The number of people turned away from voting because they don’t have the right ID will not be fully recorded, a minister has admitted.
Communities minister Rachel Maclean yesterday confirmed to the Commons that would-be voters turned away by greeters would not be counted in official figures.
The development means the effect of the government’s new voter ID policies – which critics have characterised as voter suppression – may never be known.
While people turned away at polling station desks will be recorded, people who are alerted at the door that they will need ID and who then leave will not count, the minister said.

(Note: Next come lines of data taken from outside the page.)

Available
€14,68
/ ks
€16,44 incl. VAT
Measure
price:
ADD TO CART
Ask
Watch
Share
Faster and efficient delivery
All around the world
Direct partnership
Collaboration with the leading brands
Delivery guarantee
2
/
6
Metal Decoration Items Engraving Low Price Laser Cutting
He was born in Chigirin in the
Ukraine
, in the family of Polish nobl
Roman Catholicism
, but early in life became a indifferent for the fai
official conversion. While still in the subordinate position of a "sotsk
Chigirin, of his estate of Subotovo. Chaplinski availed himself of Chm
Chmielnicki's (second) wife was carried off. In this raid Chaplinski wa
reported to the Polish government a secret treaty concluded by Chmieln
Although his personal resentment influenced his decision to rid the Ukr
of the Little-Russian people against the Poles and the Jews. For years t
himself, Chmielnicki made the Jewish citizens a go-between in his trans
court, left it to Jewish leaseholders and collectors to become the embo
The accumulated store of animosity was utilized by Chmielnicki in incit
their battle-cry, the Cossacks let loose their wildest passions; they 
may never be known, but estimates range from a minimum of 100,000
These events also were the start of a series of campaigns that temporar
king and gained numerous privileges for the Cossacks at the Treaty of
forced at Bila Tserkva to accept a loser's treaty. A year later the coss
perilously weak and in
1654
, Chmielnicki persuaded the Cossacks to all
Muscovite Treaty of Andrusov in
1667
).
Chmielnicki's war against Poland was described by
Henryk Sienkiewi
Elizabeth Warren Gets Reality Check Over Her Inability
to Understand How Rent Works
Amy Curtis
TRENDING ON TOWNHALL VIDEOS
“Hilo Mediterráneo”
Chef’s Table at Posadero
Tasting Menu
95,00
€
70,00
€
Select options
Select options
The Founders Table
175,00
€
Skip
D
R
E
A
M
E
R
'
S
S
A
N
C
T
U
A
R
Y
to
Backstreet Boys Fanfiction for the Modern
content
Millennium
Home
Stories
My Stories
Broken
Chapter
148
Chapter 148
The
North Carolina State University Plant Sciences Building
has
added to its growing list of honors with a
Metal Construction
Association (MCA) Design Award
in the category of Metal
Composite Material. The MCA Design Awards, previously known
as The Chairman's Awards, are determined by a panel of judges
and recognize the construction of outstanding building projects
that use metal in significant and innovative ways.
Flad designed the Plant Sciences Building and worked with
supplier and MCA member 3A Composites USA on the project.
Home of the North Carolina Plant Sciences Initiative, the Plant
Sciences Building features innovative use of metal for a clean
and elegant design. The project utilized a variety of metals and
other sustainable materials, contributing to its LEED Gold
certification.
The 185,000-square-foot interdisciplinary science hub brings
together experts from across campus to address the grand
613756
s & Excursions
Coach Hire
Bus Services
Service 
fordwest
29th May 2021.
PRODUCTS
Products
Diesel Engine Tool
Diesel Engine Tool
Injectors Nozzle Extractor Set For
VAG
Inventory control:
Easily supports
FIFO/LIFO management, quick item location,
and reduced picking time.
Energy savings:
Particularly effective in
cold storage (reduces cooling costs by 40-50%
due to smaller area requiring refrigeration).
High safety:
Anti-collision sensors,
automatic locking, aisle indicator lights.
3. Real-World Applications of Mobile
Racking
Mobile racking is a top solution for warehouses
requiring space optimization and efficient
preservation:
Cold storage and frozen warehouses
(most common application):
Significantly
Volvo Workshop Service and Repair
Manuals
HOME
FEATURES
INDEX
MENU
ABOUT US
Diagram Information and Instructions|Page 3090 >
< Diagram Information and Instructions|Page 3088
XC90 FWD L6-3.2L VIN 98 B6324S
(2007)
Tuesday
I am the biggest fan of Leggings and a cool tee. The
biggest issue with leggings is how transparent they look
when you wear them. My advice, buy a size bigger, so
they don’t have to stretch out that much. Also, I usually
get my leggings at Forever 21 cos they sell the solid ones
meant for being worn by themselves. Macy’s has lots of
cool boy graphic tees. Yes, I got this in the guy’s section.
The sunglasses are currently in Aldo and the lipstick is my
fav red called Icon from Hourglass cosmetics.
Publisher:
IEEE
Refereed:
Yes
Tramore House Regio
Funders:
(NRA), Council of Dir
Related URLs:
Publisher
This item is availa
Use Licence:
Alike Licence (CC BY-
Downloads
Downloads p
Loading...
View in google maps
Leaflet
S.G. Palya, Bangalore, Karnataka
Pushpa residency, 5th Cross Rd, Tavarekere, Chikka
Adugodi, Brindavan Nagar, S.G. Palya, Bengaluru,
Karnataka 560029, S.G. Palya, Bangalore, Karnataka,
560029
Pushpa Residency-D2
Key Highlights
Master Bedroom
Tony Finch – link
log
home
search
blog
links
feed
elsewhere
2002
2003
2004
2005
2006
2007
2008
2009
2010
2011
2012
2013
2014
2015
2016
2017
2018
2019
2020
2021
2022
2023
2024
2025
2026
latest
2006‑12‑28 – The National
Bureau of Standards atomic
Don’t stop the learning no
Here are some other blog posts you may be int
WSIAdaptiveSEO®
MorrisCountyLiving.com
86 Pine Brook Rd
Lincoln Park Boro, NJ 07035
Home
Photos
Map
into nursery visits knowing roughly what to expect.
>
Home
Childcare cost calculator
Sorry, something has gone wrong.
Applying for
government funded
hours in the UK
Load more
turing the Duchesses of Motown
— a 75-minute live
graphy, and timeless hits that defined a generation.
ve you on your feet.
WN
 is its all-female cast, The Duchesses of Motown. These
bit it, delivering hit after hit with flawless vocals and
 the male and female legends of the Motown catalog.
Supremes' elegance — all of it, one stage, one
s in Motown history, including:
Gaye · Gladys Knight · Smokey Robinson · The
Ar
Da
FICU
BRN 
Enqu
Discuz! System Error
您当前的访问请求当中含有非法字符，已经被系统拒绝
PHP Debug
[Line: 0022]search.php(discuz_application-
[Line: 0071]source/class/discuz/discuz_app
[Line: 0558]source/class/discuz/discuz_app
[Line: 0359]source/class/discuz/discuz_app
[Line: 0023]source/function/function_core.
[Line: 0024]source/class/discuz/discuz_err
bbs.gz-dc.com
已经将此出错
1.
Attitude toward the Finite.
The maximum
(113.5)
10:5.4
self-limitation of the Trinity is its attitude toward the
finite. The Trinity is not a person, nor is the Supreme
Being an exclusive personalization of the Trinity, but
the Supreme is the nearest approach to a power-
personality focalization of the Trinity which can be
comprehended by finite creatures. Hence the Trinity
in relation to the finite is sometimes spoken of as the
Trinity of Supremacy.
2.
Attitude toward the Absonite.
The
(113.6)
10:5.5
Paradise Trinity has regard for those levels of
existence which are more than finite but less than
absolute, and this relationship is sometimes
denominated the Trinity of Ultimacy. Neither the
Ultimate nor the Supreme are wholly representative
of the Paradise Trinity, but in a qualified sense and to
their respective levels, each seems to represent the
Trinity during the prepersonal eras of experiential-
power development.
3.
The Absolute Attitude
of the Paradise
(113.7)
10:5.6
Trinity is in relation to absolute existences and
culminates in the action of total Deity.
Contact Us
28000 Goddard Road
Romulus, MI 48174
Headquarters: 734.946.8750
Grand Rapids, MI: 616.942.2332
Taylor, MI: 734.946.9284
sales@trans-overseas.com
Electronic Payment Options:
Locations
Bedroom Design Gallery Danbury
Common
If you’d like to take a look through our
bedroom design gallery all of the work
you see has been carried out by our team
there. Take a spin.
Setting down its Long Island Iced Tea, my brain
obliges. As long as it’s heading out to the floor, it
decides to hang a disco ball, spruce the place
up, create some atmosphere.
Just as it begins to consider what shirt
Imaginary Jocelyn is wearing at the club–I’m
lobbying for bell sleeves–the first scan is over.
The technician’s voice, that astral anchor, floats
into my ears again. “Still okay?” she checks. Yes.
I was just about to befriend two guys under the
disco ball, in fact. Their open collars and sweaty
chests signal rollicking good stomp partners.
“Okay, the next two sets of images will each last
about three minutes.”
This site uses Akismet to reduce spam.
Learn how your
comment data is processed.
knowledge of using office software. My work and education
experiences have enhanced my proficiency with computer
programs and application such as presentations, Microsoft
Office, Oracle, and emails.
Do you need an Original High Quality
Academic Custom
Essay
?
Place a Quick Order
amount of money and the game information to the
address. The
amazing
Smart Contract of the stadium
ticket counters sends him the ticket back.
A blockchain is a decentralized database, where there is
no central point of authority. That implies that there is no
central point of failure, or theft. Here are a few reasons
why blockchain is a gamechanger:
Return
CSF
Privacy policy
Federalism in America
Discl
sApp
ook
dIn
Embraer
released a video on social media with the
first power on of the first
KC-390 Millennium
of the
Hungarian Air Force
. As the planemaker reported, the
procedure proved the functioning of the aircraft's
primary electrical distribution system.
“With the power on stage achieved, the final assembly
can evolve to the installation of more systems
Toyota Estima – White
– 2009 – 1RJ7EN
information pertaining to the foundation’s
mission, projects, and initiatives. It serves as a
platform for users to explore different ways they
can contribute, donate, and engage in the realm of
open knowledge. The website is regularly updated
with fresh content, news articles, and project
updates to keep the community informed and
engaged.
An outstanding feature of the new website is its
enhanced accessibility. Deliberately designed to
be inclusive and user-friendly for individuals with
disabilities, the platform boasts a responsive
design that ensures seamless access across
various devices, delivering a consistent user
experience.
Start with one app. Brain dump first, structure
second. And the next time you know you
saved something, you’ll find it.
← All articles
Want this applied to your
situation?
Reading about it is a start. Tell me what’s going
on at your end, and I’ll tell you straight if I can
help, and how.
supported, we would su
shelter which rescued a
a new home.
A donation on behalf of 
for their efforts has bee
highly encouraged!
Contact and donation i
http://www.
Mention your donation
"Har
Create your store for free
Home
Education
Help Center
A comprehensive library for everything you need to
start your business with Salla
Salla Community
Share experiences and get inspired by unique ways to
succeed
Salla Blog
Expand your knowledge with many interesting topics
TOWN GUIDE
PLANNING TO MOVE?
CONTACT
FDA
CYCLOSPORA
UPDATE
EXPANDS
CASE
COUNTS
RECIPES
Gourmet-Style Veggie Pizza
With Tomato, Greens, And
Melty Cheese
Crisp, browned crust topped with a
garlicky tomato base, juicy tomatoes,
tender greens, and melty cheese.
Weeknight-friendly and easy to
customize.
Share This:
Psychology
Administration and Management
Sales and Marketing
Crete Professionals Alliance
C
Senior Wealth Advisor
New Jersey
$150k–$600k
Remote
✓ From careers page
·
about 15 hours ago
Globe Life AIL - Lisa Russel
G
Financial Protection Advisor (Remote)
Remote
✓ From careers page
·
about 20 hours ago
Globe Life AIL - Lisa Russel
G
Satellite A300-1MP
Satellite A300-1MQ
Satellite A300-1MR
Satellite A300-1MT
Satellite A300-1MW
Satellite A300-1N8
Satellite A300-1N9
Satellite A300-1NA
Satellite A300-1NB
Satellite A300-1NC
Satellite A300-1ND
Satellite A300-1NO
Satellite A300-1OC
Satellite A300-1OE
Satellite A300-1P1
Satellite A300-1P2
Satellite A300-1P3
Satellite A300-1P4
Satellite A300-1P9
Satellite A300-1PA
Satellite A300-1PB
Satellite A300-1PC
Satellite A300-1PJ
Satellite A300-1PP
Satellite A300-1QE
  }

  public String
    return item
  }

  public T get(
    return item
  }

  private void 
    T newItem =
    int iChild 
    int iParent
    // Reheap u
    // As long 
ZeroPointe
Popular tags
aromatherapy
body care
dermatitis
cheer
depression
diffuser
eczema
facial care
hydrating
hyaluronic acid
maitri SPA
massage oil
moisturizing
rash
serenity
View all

“If someone decides not to exercise the right to vote in a free and democratic society, it’s not for the agent of a local authority to intrusively ask why that person decides not to vote,” the minister told MPs.
The government says the new requirements for voter ID will help protect the security of elections, despite in-person voter fraud being almost unheard of at scale in British elections.
May’s local elections will be the first in Great Britain where voters will be required to have some form of photographic ID in order to vote.
Speaking in the Commons yesterday Labour MP Nick Smith said voter suppression had “already occurred” because many voters who needed ID still did not have it.
“For this set of elections the Electoral Commission tell me that 250,000 to 350,000 people should have applied for a voter ID certificate,” he said.
“As of the deadline just 85,000 were issued despite the estimated £4 million advertising budget.
“Given just the voters requiring voter ID applied for the certificate, does the minister accept that voter suppression has already occurred?”
Ms Maclean said she rejected this conclusion.
“Members opposite are making some kind of shrill and hyperbolic claims about this misguided idea that this is somehow voter suppression,” the minister replied.
“I find that quite extraordinary given that his own constituency party requires and expects their members to turn up with photographic ID to select members in their own elections.”
She also said argued that it was not ministers’ responsibility to encourage people to vote or understand why they did not.
“Sometimes people just don’t want to vote. We live in a free country,” she said.
Ms Maclean said there would be “a full evaluation of the policy, of which formal data collection in the polling station is only one part”.